Part Seven – Request that father require leave prior to starting any other proceeding in this court
[77] The mother seeks an order requiring the father to seek leave prior to starting any proceeding in this court.
[78] The Ontario Court of Justice has jurisdiction to impose a term order requiring leave to bring a motion to change under the Family Law Act. The jurisdiction is under subrules, 14 (21), 15 (27) 1 (6) and 2 and by importing 37.16 of the Rules of Civil Procedure, R.R.O. 1990, Reg. 194 through subrule 1 (7). See: Tiveron v. Collins, 2017 ONCA 598; Guma v. Nedelcu, 2019 ONSC 3429; Watson v. Watson, 2023 ONCJ 435.
[79] Subrule 14 (21) provides the court with authority to require a party to first obtain permission before making any other motions in the case. It reads as follows:
No motions without court’s permission
14(21) If a party tries to delay the case or add to its costs or in any other way to abuse the court’s process by making numerous motions without merit, the court may order the party not to make any other motions in the case without the court’s permission.
[80] Courts should exercise this authority cautiously, particularly when dealing with parenting issues. See: Rodriguez v. Vella, 2022 ONCA 870.
[81] This court has written that leave orders should not be made just because a party was unsuccessful on one motion to change. Something more is required. See: Sajid v. Mahmood, 2023 ONCJ 120; Ambia v. Degenstein, 2023 ONCJ 445.
[82] In W.H.C. v. W.C.M.C., 2024 ONCJ 327, this court required leave to bring any future proceedings where the father had unpaid costs orders and had acted unreasonably in both the original application and on the motion to change.

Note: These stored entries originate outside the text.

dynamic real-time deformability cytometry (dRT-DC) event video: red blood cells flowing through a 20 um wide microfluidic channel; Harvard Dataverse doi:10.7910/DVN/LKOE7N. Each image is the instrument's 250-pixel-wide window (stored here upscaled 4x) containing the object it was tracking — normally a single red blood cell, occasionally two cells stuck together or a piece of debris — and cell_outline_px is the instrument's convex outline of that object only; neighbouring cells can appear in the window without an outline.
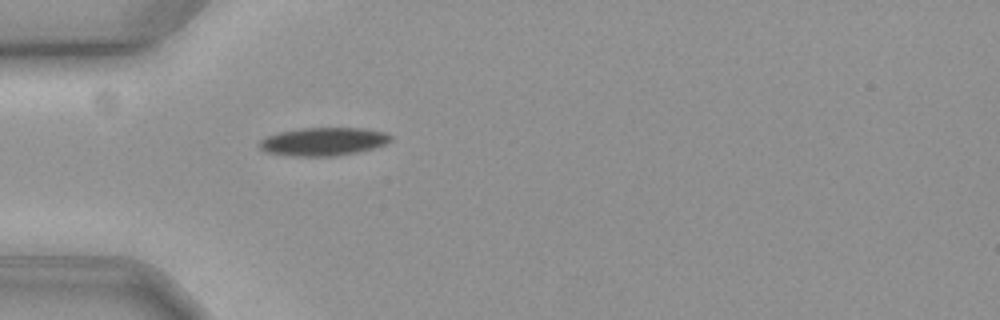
{"species": "common noctule bat (a hibernating species)", "species_latin": "Nyctalus noctula", "temperature_condition": "cold", "stored_images_in_passage": 37, "camera_frame_rate_fps": 3000, "um_per_image_px": 0.085, "animal": {"sex": "female", "body_mass_g": 19.3, "forearm_length_mm": 54.1}, "frame": {"image": 1, "passage_image": 1, "time_ms": 0.0, "image_size_px": [1000, 320], "cell_outline_px": [[392, 140], [384, 144], [372, 148], [356, 152], [336, 156], [292, 156], [268, 152], [260, 148], [260, 140], [268, 136], [280, 132], [300, 128], [364, 128], [384, 132], [392, 136]], "centroid_in_image_um": [27.5, 12.03], "position_along_channel_um": 57.5, "area_um2": 21.33}}
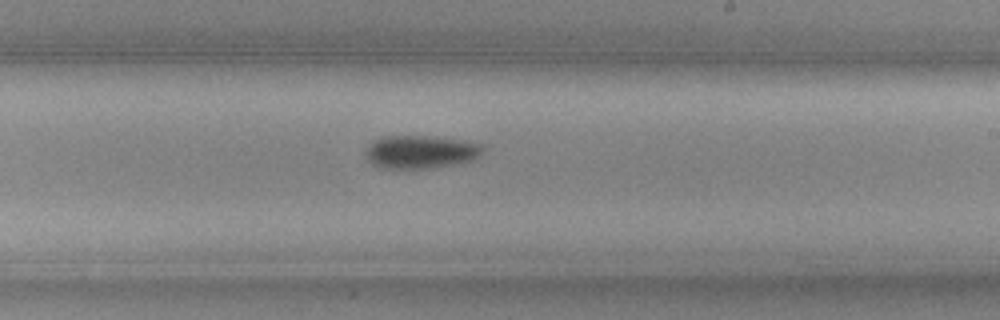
{"frame": {"image": 2, "passage_image": 18, "time_ms": 5.667, "image_size_px": [1000, 320], "cell_outline_px": [[484, 148], [476, 156], [468, 160], [452, 164], [428, 168], [384, 168], [372, 164], [364, 156], [364, 152], [372, 140], [384, 136], [424, 136], [456, 140], [484, 144]], "centroid_in_image_um": [35.64, 12.9], "position_along_channel_um": 253.4, "area_um2": 22.14}}
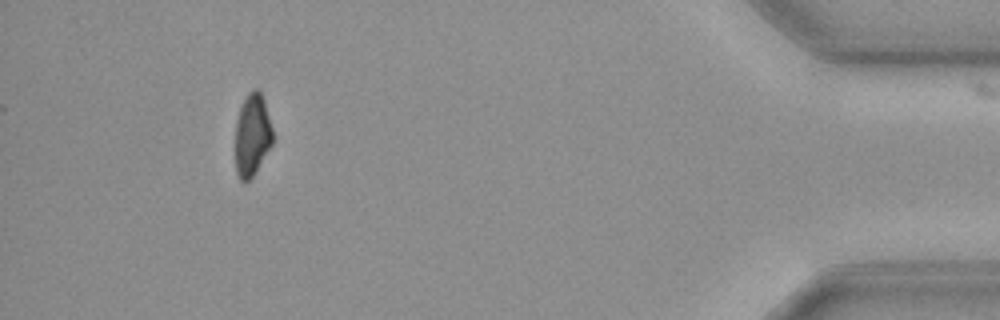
{"frame": {"image": 3, "passage_image": 37, "time_ms": 12.0, "image_size_px": [1000, 320], "cell_outline_px": [[272, 144], [252, 176], [244, 184], [240, 180], [236, 172], [236, 120], [244, 96], [252, 88], [256, 88], [260, 92], [264, 100], [272, 128]], "centroid_in_image_um": [21.42, 11.44], "position_along_channel_um": 413.8, "area_um2": 17.8}, "authors_computed_cell_mechanics": {"area_um2": 21.5016, "velocity_mm_per_s": 3.5693, "shape_relaxation_time_tau1_ms": 3.1218, "shape_relaxation_time_tau2_ms": null, "deformation_change_tau1": 0.1228, "deformation_change_tau2": null}}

[83] The court will not grant the mother’s request in this case for the following reasons:
a) It would place a barrier on the father addressing parenting issues.
b) This was the first motion to change. Although the father was unsuccessful, he did not act unreasonably.
c) The father consented to a focused hearing and addressed this matter expeditiously.
d) The father did not abuse the court process.
e) There are no unpaid costs orders.
Part Eight – Conclusion
[84] An order shall go as follows:
a) The motions to change the existing order are dismissed.
b) The mother’s request to require the father to seek leave prior to bringing any further proceedings in this court is dismissed.
c) The father shall immediately notify the mother when he obtains employment. He shall provide her with the name and address of the employer, together with a copy of any employment contract and his first three pay stubs.
[85] The mother is entitled to her costs of this application. She may serve and file written costs submissions by December 2, 2024. The father will then have until December 16, 2024 to make a written response.
[86] The costs submissions should not exceed three pages, not including any offer to settle or bill of costs. The submissions should be delivered to the trial coordinator’s office on the second floor of the courthouse or emailed to the trial coordinator.